- **Aim of the exercise**: Omit the images and return the remaining entries unchanged.

◆ ◆ ◆ ◆ ◆

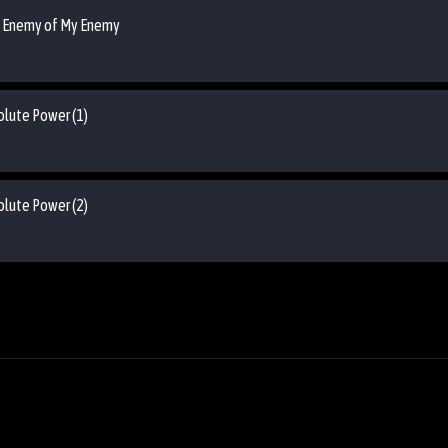
he Enemy of My Enemy
olute Power (1)
olute Power (2)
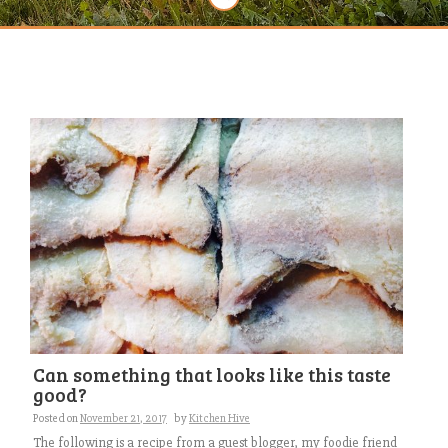
Can something that looks like this taste
good?
Posted on
November 21, 2017
by
Kitchen Hive
The following is a recipe from a guest blogger, my foodie friend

◆ ◆ ◆ ◆ ◆

- **Reply**:
he Enemy of My Enemy
olute Power (1)
olute Power (2)
Can something that looks like this taste
good?
Posted on
November 21, 2017
by
Kitchen Hive
The following is a recipe from a guest blogger, my foodie friend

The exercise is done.